Sejauh ini, ada tujuh kasus hantavirus yang terkonfirmasi atau masih dicurigai di kapal pesiar MV Hondius, dan tiga di antaranya berakhir dengan kematian. Otoritas kesehatan menaruh perhatian khusus pada kemungkinan penularan antarmanusia, tetapi untuk masyarakat luas risiko dinilai tetap rendah.
Fokus penyelidikan kini berada pada orang-orang yang memiliki kontak sangat dekat di kapal. Maria Van Kerkhove, direktur kesiapsiagaan dan pencegahan epidemi dan pandemi WHO, menyebut pasangan suami-istri serta penumpang yang berbagi kabin sebagai kelompok yang paling mungkin terpapar.
Meski demikian, WHO menegaskan hantavirus umumnya tidak menyebar dari manusia ke manusia. Penularan seperti itu memang tidak lazim, walau pola serupa pernah muncul pada beberapa wabah sebelumnya yang melibatkan strain Andes, dan strain itulah yang menurut WHO mungkin terkait dengan kasus di kapal ini.
Pihak kesehatan juga belum menutup kemungkinan adanya paparan dari lingkungan selama perjalanan. Salah satu jalur yang masih dipertimbangkan adalah penumpang tertular saat kunjungan pengamatan burung ke pulau-pulau yang dihuni burung dan hewan pengerat.
Kapal MV Hondius sendiri masih tertahan di lepas pantai Cape Verde, negara kepulauan di Atlantik barat Afrika, dan belum diizinkan menurunkan penumpang ke daratan. Sekitar 150 orang masih berada di kapal itu, dengan mayoritas penumpang berasal dari Inggris, Amerika Serikat, dan Spanyol.
Pelayaran tersebut berangkat dari ujung selatan Argentina pada akhir Maret dan dipasarkan sebagai ekspedisi alam Antarktika. Harga kabinnya dilaporkan berada di kisaran 14.000 hingga 22.000 euro, atau sekitar 16.000 sampai 25.000 dolar AS.
Di antara korban yang sudah teridentifikasi, seorang pria asal Belanda menjadi kasus pertama yang meninggal pada 11 April. Jenazahnya baru diturunkan dari kapal pada 24 April di St Helena, sementara istrinya ikut dalam proses repatriasi.
Kondisi istri pria tersebut kemudian memburuk saat penerbangan menuju Johannesburg. Ia meninggal ketika tiba di unit gawat darurat pada 26 April, dan Belanda sudah mengonfirmasi virus itu pada perempuan Belanda yang meninggal tersebut.

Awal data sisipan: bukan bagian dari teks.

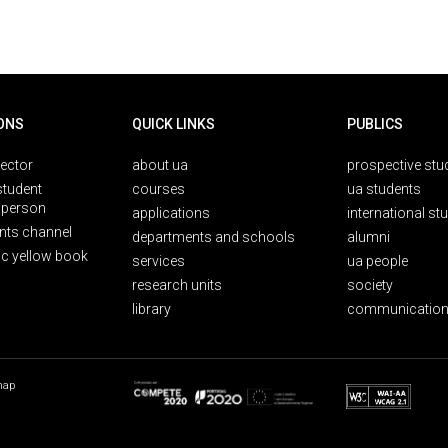
ONS
QUICK LINKS
PUBLICS
rector
about ua
prospective stu
student
courses
ua students
person
applications
international st
nts channel
departments and schools
alumni
ic yellow book
services
ua people
research units
society
library
communication
map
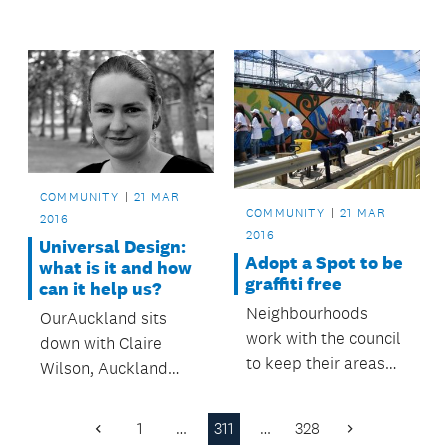
along with upgraded
improvements to
street lighting on St
Mascot Avenue.
George Street.
COMMUNITY
21 MAR
COMMUNITY
21 MAR
2016
2016
Universal Design:
Adopt a Spot to be
what is it and how
graffiti free
can it help us?
Neighbourhoods
OurAuckland sits
work with the council
down with Claire
to keep their areas
Wilson, Auckland
clean and graffiti free.
Design Office’s
Principal Specialist,
1
…
311
…
328
Previous
Next
to find out more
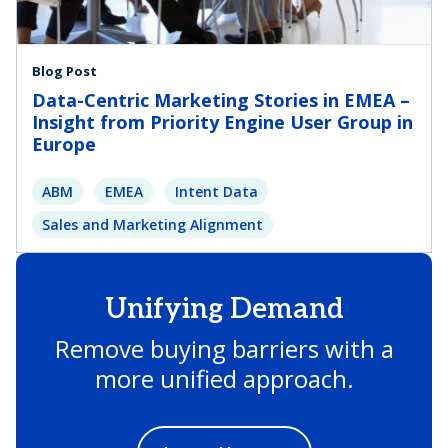
Blog Post
Data-Centric Marketing Stories in EMEA –
Insight from Priority Engine User Group in
Europe
ABM
EMEA
Intent Data
Sales and Marketing Alignment
Unifying Demand
Remove buying barriers with a
more unified approach.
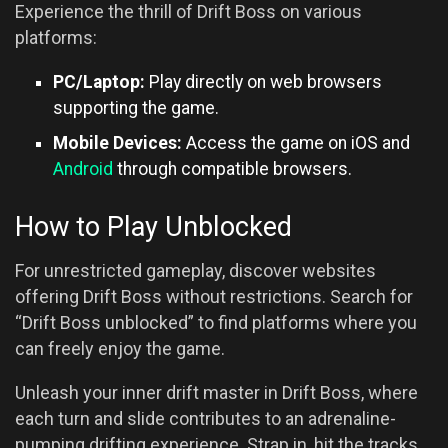
Experience the thrill of Drift Boss on various
platforms:
PC/Laptop:
Play directly on web browsers
supporting the game.
Mobile Devices:
Access the game on iOS and
Android
through compatible browsers.
How to Play Unblocked
For unrestricted gameplay, discover websites
offering Drift Boss without restrictions. Search for
“Drift Boss unblocked” to find platforms where you
can freely enjoy the game.
Unleash your inner drift master in Drift Boss, where
each turn and slide contributes to an adrenaline-
pumping drifting experience. Strap in, hit the tracks,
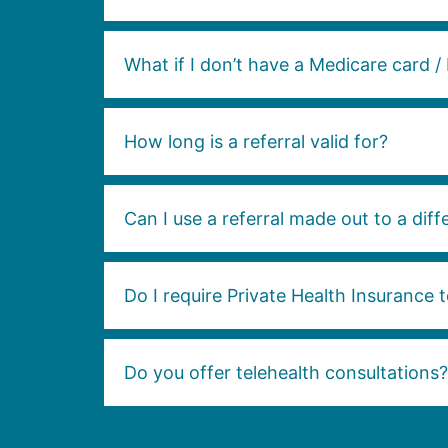
What if I don’t have a Medicare card / 
How long is a referral valid for?
Can I use a referral made out to a diffe
Do I require Private Health Insurance t
Do you offer telehealth consultations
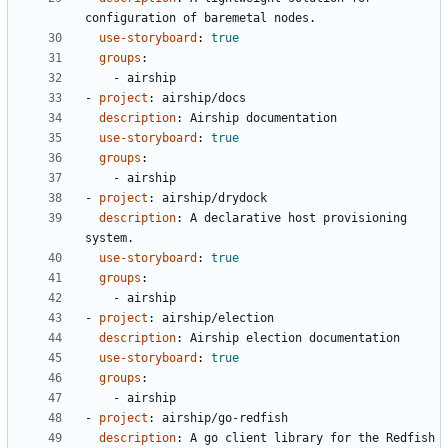
configuration of baremetal nodes.
use-storyboard
:
true
groups
:
- 
airship
- 
project
:
airship/docs
description
:
Airship documentation
use-storyboard
:
true
groups
:
- 
airship
- 
project
:
airship/drydock
description
:
A declarative host provisioning 
system.
use-storyboard
:
true
groups
:
- 
airship
- 
project
:
airship/election
description
:
Airship election documentation
use-storyboard
:
true
groups
:
- 
airship
- 
project
:
airship/go-redfish
description
:
A go client library for the Redfish 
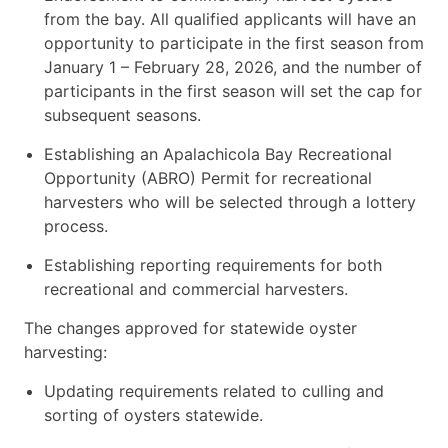
from the bay. All qualified applicants will have an
opportunity to participate in the first season from
January 1 – February 28, 2026, and the number of
participants in the first season will set the cap for
subsequent seasons.
Establishing an Apalachicola Bay Recreational
Opportunity (ABRO) Permit for recreational
harvesters who will be selected through a lottery
process.
Establishing reporting requirements for both
recreational and commercial harvesters.
The changes approved for statewide oyster
harvesting:
Updating requirements related to culling and
sorting of oysters statewide.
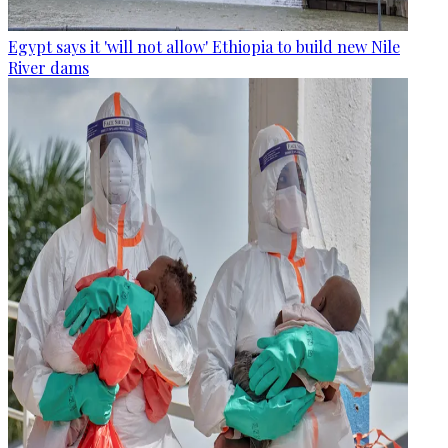
Egypt says it 'will not allow' Ethiopia to build new Nile
River dams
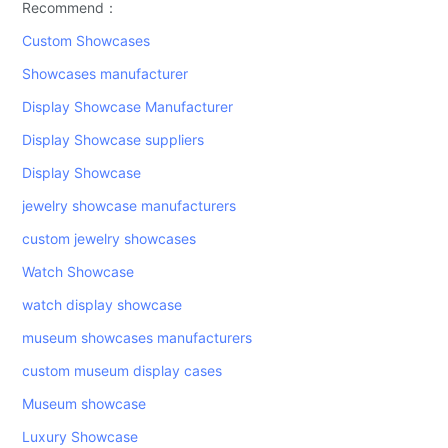
Recommend：
Custom Showcases
Showcases manufacturer
Display Showcase Manufacturer
Display Showcase suppliers
Display Showcase
jewelry showcase manufacturers
custom jewelry showcases
Watch Showcase
watch display showcase
museum showcases manufacturers
custom museum display cases
Museum showcase
Luxury Showcase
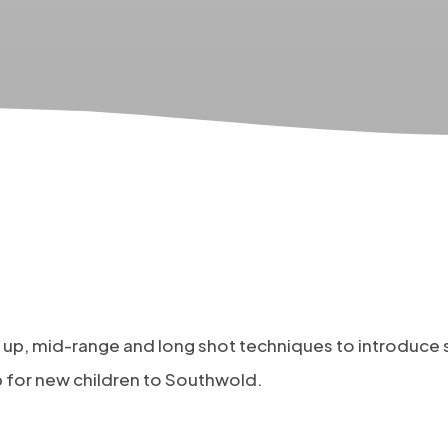
se up, mid-range and long shot techniques to introduce
p for new children to Southwold.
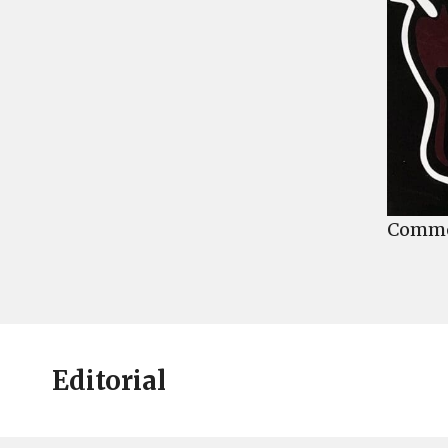
Commen
Editorial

Kasus lain juga sudah dipastikan. Otoritas Afrika Selatan mengonfirmasi seorang pasien asal Inggris yang kini dirawat di rumah sakit Johannesburg positif hantavirus.
WHO saat ini memprioritaskan evakuasi dua penumpang sakit yang masih berada di kapal. Setelah itu, kapal direncanakan melanjutkan perjalanan ke Kepulauan Canary, meski keputusan akhir dari pihak Spanyol belum ditetapkan.

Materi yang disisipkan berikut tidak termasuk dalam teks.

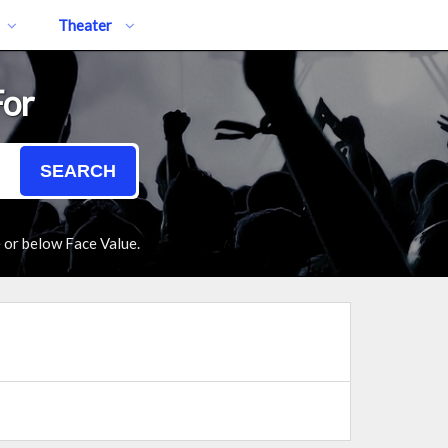
Theater
For
SEARCH
e or below Face Value.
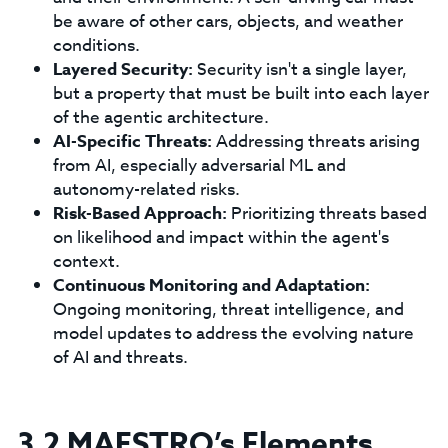
be aware of other cars, objects, and weather
conditions.
Layered Security:
Security isn't a single layer,
but a property that must be built into each layer
of the agentic architecture.
AI-Specific Threats:
Addressing threats arising
from AI, especially adversarial ML and
autonomy-related risks.
Risk-Based Approach:
Prioritizing threats based
on likelihood and impact within the agent's
context.
Continuous Monitoring and Adaptation:
Ongoing monitoring, threat intelligence, and
model updates to address the evolving nature
of AI and threats.
3.2 MAESTRO’s Elements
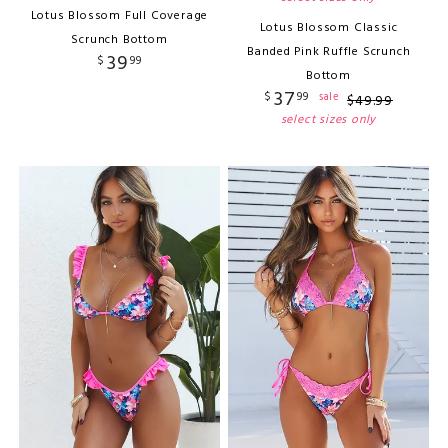
Lotus Blossom Full Coverage
Lotus Blossom Classic
Scrunch Bottom
Banded Pink Ruffle Scrunch
39
$
99
Bottom
37
$
99
sale
$
49
.
99
select sizes only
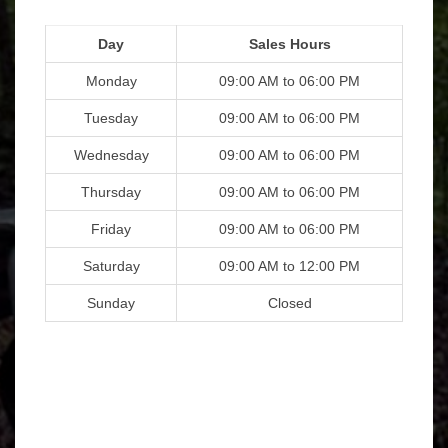
Day
Sales Hours
Monday
09:00 AM to 06:00 PM
Tuesday
09:00 AM to 06:00 PM
Wednesday
09:00 AM to 06:00 PM
Thursday
09:00 AM to 06:00 PM
Friday
09:00 AM to 06:00 PM
Saturday
09:00 AM to 12:00 PM
Sunday
Closed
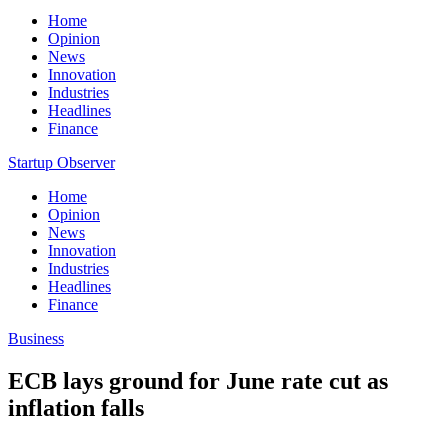
Home
Opinion
News
Innovation
Industries
Headlines
Finance
Startup Observer
Home
Opinion
News
Innovation
Industries
Headlines
Finance
Business
ECB lays ground for June rate cut as
inflation falls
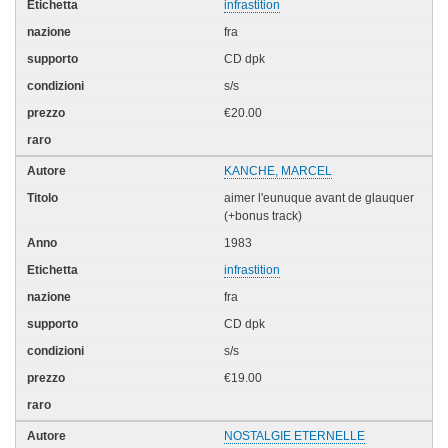
infrastition
fra
CD dpk
s/s
€20.00
KANCHE, MARCEL
aimer l'eunuque avant de glauquer
(+bonus track)
1983
infrastition
fra
CD dpk
s/s
€19.00
NOSTALGIE ETERNELLE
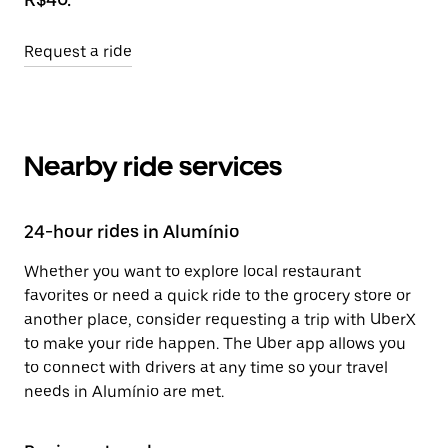
Request a ride
Nearby ride services
24-hour rides in Alumínio
Whether you want to explore local restaurant
favorites or need a quick ride to the grocery store or
another place, consider requesting a trip with UberX
to make your ride happen. The Uber app allows you
to connect with drivers at any time so your travel
needs in Alumínio are met.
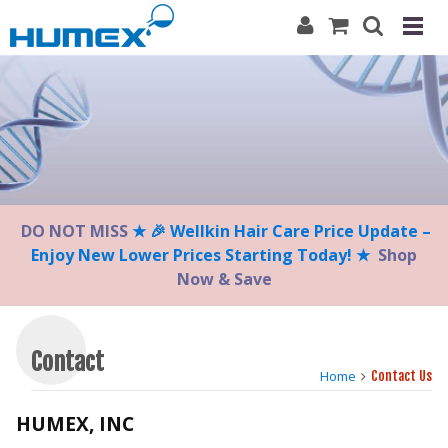
Please
note:
This
website
includes
an
accessibility
system.
DO NOT MISS
★ 🎉 Wellkin Hair Care Price Update –
Enjoy New Lower Prices Starting Today! ★
Shop
Now & Save
Contact
Home
Contact Us
HUMEX, INC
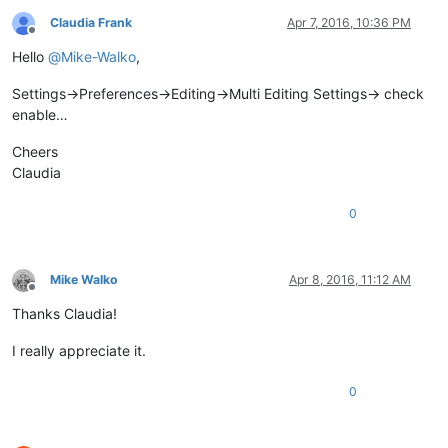
Claudia Frank
Apr 7, 2016, 10:36 PM
Offline
Hello
@
Mike-Walko
,
Settings->Preferences->Editing->Multi Editing Settings-> check
enable…
Cheers
Claudia
0
Mike Walko
Apr 8, 2016, 11:12 AM
Offline
Thanks Claudia!
I really appreciate it.
0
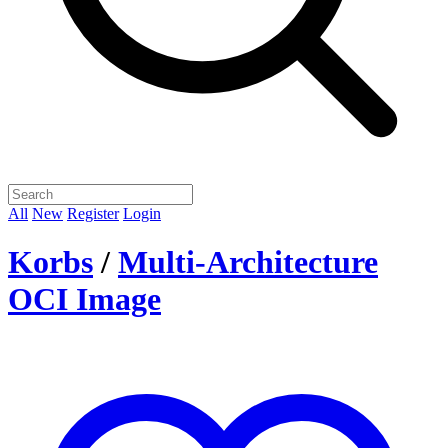
All
New
Register
Login
Korbs
/
Multi-Architecture
OCI Image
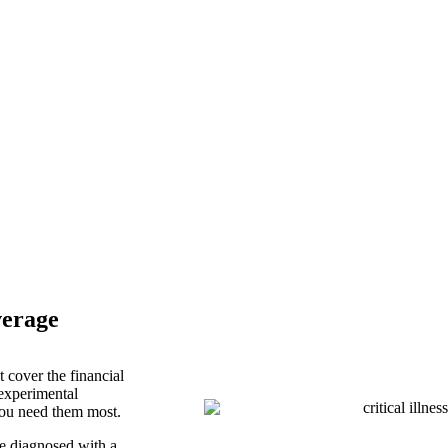
ance Services
verage
 cover the financial
 experimental
you need them most.
e diagnosed with a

Kementerian Kesehatan Spanyol menyatakan keputusan untuk menerima kapal itu masih menunggu data yang dikumpulkan dari kapal. Sebuah tim epidemiolog dijadwalkan memeriksa kapal pada sore hari, sementara penelusuran kontak untuk penumpang di penerbangan repatriasi juga masih berlangsung.
Langkah itu penting untuk memastikan apakah ada rantai penularan lain di luar kapal. WHO juga menyebut pasangan asal Belanda mungkin sudah terinfeksi sebelum naik kapal, karena keduanya diketahui bergabung dengan pelayaran setelah bepergian di Argentina, tempat kapal itu memulai perjalanan dari Ushuaia pada Maret.

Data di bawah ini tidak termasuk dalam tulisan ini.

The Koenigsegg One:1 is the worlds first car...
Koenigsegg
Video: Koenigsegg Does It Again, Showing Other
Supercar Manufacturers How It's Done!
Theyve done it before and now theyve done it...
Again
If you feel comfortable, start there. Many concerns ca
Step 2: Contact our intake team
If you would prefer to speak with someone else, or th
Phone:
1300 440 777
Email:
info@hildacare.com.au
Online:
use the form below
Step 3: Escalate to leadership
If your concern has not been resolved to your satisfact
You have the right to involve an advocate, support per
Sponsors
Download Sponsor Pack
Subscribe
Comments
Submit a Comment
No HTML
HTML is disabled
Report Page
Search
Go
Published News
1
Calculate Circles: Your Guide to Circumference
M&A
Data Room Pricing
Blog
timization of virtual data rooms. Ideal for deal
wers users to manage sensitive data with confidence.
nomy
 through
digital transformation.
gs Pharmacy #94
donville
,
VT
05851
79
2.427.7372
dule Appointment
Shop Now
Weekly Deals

Pemeriksaan laboratorium terus dikebut untuk memastikan strain virus yang terlibat. Institut Penyakit Menular Nasional Afrika Selatan sedang menyusun urutan genetik virus, dan hasilnya mungkin tersedia pada Rabu, sementara Institut Pasteur di Senegal ikut membantu pengujian dan konfirmasi kasus yang masih dicurigai.
WHO memperkirakan ada antara 10.000 hingga 100.000 kasus hantavirus setiap tahun. Argentina disebut sebagai negara dengan kasus terbanyak di kawasan Amerika, dengan tingkat kematian sekitar 32 persen yang lebih tinggi dari rata-rata dan lebih tinggi dibanding strain virus lain.